Le séparatisme serbe est prégnant en Bosnie, en raison de la structure institutionnelle très alambiquée conçue par les négociateurs des traités de paix. Le pouvoir est distribué selon un critère ethno-territorial visant idéalement à permettre une représentation égalitaire des groupes ethniques principaux du pays. La Bosnie est donc sur le papier un État unitaire composé de deux entités autonomes et trois peuples constitutifs. L’entité des Bosniaques et des Croates est la Fédération de Bosnie-Herzégovine ; l’entité des Serbes est la République Srpska. Le consociativisme peut sembler être un modèle viable pour les sociétés multiethniques mais le problème vient du fait que la Fédération de Bosnie-Herzégovine n’est pas habitée que par des Bosniaques et des Croates, pas plus que la République Srpska ne l’est que par des Serbes et que, plus généralement, la Bosnie n’est pas habitée que par des Croates, des Bosniaques et des Serbes. Ainsi cette gouvernance multiplie excessivement les centres de pouvoir, avec une présidence centrale tripartite, 13 parlements, et environ 140 ministres et gomme complètement celles et ceux qui appartiennent à une minorité ou qui ne veulent pas se reconnaître dans ce critère ethnique.
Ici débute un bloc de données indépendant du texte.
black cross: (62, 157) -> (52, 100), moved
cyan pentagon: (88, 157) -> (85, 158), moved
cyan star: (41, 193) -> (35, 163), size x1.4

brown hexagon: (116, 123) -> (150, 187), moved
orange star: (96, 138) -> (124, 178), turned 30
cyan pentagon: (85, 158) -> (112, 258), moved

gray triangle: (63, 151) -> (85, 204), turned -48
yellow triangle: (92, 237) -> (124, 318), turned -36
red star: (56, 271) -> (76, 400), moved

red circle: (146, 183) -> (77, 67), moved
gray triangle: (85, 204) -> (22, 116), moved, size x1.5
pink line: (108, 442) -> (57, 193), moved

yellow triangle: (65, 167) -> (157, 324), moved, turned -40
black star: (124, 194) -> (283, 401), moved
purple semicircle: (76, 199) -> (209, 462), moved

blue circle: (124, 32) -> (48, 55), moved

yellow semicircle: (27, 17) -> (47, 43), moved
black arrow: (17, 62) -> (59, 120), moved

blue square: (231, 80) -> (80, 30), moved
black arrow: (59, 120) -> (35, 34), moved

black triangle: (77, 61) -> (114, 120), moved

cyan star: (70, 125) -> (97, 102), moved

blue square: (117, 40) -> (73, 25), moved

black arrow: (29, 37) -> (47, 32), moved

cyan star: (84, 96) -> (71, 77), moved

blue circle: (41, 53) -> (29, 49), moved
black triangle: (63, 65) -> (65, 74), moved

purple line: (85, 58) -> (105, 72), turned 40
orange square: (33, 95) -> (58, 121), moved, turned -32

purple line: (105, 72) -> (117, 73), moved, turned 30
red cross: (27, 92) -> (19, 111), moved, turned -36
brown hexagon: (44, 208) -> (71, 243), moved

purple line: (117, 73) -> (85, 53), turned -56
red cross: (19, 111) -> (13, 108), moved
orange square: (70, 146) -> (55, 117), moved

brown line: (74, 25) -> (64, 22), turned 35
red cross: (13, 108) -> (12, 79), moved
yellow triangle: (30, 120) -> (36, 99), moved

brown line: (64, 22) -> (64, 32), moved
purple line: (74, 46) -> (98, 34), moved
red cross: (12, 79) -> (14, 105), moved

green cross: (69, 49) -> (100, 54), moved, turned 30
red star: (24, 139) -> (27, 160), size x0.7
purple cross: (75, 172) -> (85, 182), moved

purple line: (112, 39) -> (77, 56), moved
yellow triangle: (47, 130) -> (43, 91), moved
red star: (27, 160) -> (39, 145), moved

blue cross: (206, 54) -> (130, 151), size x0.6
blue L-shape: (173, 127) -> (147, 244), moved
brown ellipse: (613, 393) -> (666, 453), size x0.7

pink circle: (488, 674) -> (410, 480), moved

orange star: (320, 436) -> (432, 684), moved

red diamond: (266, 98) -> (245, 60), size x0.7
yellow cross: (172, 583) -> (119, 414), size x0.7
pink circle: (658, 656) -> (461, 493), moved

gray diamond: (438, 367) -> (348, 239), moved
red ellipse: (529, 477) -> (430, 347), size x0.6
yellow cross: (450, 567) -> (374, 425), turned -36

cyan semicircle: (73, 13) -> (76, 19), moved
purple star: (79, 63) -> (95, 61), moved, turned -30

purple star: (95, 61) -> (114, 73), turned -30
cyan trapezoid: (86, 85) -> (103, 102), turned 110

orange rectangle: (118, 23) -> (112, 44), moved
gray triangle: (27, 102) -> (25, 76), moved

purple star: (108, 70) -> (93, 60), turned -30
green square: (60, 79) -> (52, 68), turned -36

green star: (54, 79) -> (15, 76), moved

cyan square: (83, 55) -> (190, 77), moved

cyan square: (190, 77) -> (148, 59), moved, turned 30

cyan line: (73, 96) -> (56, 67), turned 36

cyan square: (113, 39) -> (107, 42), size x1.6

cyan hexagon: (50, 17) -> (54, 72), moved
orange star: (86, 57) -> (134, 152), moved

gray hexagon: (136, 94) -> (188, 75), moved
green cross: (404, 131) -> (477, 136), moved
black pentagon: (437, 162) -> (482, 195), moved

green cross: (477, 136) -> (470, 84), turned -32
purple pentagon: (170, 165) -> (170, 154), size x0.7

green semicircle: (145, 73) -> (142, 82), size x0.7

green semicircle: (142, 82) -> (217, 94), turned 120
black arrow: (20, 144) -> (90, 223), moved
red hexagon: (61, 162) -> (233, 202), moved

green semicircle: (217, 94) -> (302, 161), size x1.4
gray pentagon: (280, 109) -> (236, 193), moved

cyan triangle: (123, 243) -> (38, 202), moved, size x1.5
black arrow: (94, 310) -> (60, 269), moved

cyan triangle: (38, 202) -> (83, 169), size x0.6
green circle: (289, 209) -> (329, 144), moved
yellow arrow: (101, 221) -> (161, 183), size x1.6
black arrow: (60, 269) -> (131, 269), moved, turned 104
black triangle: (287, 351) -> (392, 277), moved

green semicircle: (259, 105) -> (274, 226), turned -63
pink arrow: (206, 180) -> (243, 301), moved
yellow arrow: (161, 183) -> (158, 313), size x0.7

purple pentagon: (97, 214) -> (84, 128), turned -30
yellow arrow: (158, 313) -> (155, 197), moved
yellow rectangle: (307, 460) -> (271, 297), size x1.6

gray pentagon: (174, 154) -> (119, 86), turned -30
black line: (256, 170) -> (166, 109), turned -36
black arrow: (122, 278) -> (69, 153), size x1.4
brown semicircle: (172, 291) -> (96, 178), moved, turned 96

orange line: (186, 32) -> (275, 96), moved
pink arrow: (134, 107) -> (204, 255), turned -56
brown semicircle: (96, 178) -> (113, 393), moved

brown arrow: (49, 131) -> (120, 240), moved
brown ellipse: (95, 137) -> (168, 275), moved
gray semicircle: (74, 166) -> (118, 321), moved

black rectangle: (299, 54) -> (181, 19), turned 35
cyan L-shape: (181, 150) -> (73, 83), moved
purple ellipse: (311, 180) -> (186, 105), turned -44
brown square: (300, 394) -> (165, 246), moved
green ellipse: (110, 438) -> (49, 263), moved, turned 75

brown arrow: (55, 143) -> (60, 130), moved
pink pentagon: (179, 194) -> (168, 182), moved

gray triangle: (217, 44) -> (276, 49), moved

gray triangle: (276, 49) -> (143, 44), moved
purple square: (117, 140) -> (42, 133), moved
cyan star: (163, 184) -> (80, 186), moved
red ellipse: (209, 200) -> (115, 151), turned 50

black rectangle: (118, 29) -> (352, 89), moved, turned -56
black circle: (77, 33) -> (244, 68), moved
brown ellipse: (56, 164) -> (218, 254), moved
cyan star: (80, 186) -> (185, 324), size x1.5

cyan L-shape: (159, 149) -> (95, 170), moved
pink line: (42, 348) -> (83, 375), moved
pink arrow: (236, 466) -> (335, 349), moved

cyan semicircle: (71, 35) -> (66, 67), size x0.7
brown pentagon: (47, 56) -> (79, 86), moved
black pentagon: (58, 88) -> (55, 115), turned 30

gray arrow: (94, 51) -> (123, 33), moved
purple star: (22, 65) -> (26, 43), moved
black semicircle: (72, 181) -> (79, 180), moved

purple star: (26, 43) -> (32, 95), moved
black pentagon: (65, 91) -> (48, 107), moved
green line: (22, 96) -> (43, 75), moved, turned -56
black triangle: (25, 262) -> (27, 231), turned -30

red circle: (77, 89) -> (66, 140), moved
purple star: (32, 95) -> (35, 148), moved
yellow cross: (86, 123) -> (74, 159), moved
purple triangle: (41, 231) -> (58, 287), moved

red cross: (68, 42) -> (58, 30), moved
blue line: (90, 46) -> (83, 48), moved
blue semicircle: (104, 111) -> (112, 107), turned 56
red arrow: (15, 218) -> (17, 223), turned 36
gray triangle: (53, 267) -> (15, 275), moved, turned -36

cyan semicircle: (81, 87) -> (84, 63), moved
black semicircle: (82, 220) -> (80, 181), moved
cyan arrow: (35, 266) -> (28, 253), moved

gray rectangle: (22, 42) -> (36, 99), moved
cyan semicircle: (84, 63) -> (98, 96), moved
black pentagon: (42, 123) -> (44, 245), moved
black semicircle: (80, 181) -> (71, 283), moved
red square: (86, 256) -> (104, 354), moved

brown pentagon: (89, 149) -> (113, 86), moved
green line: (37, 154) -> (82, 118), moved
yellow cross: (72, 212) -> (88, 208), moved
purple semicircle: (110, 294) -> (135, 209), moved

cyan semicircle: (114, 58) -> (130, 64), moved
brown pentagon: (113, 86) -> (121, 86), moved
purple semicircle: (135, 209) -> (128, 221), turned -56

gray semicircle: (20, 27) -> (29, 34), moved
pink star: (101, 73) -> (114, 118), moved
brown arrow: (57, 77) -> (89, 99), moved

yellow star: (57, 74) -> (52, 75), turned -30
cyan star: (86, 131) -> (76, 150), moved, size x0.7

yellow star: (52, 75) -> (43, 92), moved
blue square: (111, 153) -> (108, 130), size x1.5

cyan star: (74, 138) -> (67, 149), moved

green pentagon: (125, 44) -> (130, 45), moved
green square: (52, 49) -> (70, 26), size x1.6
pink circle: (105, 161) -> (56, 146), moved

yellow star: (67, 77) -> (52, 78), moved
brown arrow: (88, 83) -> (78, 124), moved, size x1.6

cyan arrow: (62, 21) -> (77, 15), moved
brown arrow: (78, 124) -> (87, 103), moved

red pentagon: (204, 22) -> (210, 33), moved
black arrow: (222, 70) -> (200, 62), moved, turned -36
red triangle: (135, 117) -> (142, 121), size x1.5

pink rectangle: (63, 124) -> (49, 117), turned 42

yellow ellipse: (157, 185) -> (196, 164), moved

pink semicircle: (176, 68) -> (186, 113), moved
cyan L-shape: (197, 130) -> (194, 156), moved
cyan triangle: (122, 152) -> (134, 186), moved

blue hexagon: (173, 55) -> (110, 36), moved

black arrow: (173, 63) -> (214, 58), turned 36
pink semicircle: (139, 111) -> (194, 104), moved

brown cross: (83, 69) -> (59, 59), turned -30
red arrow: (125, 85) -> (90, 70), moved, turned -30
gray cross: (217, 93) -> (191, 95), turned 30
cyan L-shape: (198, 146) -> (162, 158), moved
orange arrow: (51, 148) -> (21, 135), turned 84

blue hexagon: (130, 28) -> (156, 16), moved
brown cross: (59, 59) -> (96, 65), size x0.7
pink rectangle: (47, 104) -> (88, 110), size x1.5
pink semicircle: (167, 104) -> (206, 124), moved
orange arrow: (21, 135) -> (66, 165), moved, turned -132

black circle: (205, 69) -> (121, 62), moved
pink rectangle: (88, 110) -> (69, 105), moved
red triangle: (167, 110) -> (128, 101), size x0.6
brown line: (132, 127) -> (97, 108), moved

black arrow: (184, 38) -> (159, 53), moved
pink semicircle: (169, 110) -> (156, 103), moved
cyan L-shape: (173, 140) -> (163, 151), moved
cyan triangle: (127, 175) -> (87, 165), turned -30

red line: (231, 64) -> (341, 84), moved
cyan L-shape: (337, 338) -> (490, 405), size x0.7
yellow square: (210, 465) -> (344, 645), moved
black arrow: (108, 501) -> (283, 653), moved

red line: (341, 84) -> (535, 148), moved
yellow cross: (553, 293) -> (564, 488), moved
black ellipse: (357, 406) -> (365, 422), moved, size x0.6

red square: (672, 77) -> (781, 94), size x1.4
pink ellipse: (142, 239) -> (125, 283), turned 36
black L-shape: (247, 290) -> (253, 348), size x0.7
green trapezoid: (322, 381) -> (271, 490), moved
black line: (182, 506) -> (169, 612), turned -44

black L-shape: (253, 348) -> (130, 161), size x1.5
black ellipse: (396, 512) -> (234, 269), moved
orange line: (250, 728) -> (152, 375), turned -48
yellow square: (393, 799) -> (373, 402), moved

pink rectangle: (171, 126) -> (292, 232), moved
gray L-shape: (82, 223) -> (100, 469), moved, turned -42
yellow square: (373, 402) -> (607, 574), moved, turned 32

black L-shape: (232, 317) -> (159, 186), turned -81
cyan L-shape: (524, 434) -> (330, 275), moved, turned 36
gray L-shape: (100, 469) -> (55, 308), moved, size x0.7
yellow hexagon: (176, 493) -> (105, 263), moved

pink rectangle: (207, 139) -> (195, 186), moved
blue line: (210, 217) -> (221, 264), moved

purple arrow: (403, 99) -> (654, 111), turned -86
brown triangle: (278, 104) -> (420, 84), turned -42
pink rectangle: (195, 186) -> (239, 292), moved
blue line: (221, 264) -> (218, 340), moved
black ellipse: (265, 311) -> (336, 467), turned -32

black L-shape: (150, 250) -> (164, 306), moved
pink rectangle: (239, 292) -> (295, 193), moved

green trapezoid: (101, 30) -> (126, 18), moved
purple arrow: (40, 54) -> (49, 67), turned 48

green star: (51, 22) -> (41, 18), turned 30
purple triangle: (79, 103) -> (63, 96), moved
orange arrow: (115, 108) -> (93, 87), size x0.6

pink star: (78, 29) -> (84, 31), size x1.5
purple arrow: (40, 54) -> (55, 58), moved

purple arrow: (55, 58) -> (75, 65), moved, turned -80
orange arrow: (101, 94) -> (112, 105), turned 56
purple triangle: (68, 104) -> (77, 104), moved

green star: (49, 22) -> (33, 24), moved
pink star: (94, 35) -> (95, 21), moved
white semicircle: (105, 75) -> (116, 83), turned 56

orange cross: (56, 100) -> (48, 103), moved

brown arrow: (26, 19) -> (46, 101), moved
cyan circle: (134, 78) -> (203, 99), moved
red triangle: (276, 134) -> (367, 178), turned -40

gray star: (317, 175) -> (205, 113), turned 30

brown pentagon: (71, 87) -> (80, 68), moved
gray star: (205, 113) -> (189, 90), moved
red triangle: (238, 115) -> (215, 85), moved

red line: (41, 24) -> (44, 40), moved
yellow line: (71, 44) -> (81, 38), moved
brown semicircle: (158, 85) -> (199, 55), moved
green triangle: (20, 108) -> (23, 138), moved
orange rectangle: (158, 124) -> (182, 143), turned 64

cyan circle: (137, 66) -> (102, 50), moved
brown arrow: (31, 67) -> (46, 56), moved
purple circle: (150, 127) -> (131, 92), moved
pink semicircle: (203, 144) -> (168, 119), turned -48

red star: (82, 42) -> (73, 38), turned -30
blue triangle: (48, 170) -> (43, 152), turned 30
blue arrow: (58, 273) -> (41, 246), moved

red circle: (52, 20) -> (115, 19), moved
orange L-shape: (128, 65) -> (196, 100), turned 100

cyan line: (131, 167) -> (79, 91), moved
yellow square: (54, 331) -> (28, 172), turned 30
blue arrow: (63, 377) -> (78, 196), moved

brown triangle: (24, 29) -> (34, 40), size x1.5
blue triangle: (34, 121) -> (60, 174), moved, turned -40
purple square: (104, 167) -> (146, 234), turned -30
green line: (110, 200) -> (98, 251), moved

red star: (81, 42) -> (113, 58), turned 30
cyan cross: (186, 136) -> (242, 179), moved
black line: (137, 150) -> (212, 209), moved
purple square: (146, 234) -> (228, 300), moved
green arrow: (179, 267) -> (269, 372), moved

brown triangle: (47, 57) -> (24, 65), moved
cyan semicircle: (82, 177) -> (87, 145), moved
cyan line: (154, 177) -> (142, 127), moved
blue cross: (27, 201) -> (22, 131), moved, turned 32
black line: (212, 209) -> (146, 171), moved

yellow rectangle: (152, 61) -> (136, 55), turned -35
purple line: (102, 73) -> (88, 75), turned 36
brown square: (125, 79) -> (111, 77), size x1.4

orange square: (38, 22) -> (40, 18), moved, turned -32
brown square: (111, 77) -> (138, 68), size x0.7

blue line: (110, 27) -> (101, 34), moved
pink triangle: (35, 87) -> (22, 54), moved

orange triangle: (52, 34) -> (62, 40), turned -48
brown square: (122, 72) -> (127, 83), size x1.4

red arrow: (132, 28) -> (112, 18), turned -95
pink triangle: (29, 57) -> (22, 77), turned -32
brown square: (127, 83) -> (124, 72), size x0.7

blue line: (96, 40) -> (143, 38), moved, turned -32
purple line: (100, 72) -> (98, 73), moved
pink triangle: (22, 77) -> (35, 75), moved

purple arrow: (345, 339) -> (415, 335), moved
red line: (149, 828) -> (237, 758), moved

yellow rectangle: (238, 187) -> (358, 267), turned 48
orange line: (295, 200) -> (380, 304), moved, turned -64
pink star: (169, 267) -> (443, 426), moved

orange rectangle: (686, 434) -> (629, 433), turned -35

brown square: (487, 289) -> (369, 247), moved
Cette situation a grandement freiné l’émergence de partis non ethniques, porteurs d’un discours alternatif, et renforcé l’emprise des partis nationalistes héritiers directs des classes dirigeantes d’avant-guerre. Cela a surtout empêché l’émergence d’une notion « civique » de citoyenneté : la relation entre l’individu et l’État ne peut se faire que par le medium de l’ethnie, ce qui est d’autant plus grave que celle-ci vit encore prisonnière d’une lecture du passé douloureuse, par là même vulnérable à toutes les manipulations.

Féodalismes

Aux poussées séparatistes plus ou moins intenses selon les contingences s’ajoute l’occupation totale des institutions par les partis nationalistes dominants, à toutes les échelles de la structure étatique. Ce phénomène de state capture, terme qui désigne une situation de corruption systémique, n’est pas propre à la seule Bosnie, et afflige plus généralement l’ensemble des pays des Balkans. En Bosnie pourtant, il développe une nuisance particulière, en raison de l’extrême fragmentation du système politique et de la fragilité, plus marquée qu’ailleurs, de ses institutions centrales. Ces réseaux ethno-clientélaires, qui s’appuient aussi, souvent, sur les groupes informels d’extrême droite très présents dans la région, supplantent complètement l’impartialité administrative, détournent le procédé législatif et alimentent des proximités néfastes entre le monde politique, d’un côté, et le monde économique et médiatique, de l’autre. Étouffée par ce phénomène parasitaire, la Bosnie reste l’un des pays les plus pauvres d’Europe, avec un taux de corruption parmi les plus élevés des Balkans et surtout un sentiment de méfiance, fatigue et déception, à l’égard des institutions de la part de tou·tes les citoyen·nes.